REPUBLIKA.CO.ID, JAKARTA -- Guru besar Hukum Tata Negara Universitas Parahyangan Asep Warlan Yusuf menilai Garis-Garis Besar Haluan Negara (GBHN) diperlukan oleh pemerintah untuk menentukan arah pembangunan bangsa. Menurut dia, GBHN akan memberikan arah pembangunan yang lebih jelas kepada pemerintah dibandingkan Rencana Pembangunan Jangka Panjang Nasional (RPJPN).
Asep menilai, RPJPN sebagai acuan rencana pembangunan jangka panjang pemerintah justru memberikan arah pembangunan yang tak jelas. Sebab, RPJPN selalu berubah-ubah setiap pemilu sehingga mempengaruhi arah pembangunan yang akan dicapai.
"RPJPN itu bisa mengganti GBHN. Tapi belakangan kita merasakan kita tidak jelas arah pembangunan ke depan seperti apa. Setiap pemilu berubah sistemnya, aturannya selalu diubah-ubah. Dalam dunia ekonomi dan hukum juga kita tidak tahu mengarah ke mana. Kita tidak punya tujuan ekonomi jangka panjang," kata Asep, Ahad (9/10).
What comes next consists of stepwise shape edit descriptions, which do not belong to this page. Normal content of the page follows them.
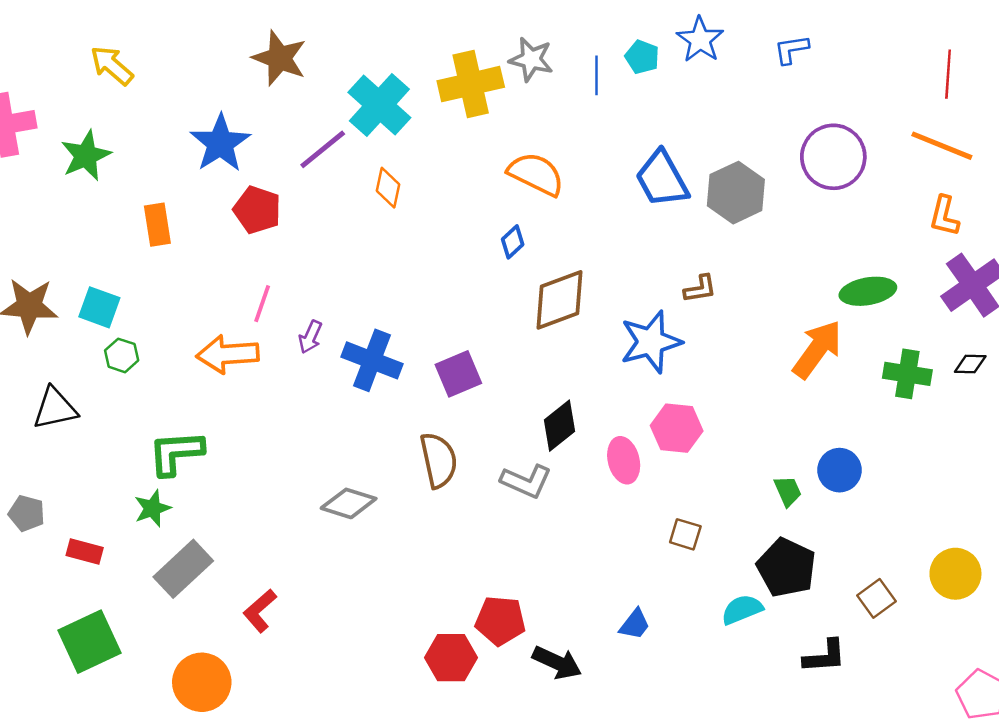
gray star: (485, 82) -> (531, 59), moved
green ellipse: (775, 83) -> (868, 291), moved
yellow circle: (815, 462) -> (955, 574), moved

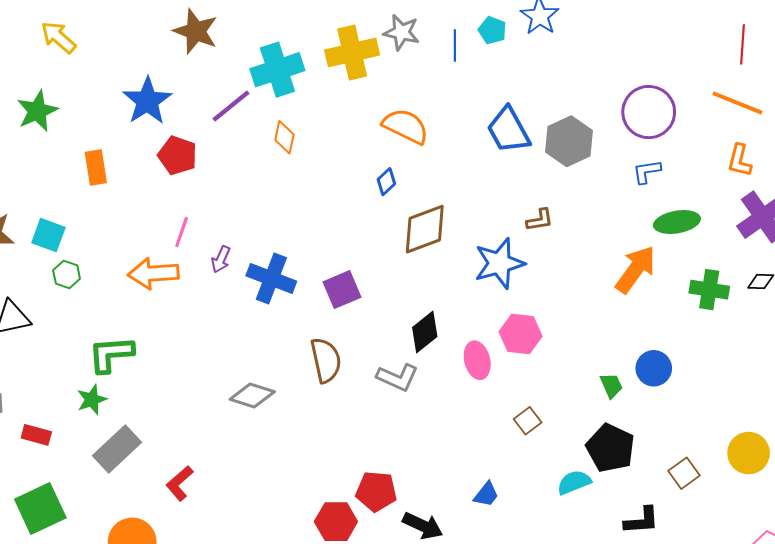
blue L-shape: (791, 49) -> (647, 172), moved
cyan cross: (379, 105) -> (277, 70), turned 30
brown square: (685, 534) -> (528, 421), turned 36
Asep mengatakan, RPJPN yang sekarang ini menjadi acuan rencana pembangunan bangsa terkesan hanya dijalankan oleh pemerintah selama menjabat dan melaksanakan tugasnya selama lima tahun. Bahkan, menurut dia, pelaksanaan pembangunanan pun juga tak sesuai dengan RPJPN yang telah ditetapkan. Sehingga RPJPN, kata Asep, hanya merupakan rencana pemerintah dan bukan sebagai haluan negara. Karena itu, diperlukan acuan pembangunan jangka panjang seperti GBHN.
"RPJPN itu sektoral. RPJPN ke RPJMN sangat sumir. Arahnya pembangunan gak jelas. Terkesan RPJPN itu hanya untuk presiden menjalankan pemerintahan 5 tahun, yang kadang-kadang menyimpang. Kalau ada Tap MPR kita akan mengacu betul pada Tap MPR yang disepakati," tambah dia.
Lebih lanjut, ia menyampaikan, jika wacana dihidupkannya kembali GBHN memang akan dilakukan, maka perlu dipertimbangkan terlebih dahulu substansi dari GBHN tersebut bersama dengan berbagai elemen masyarakat sebelum dilakukan perubahan konstitusi.
"Harus ada perubahan konstitusi, yang menempatkan MPR sebagai apa dan tugasnya apa tanpa meninggalkan sistem pilpres langsung," kata Asep.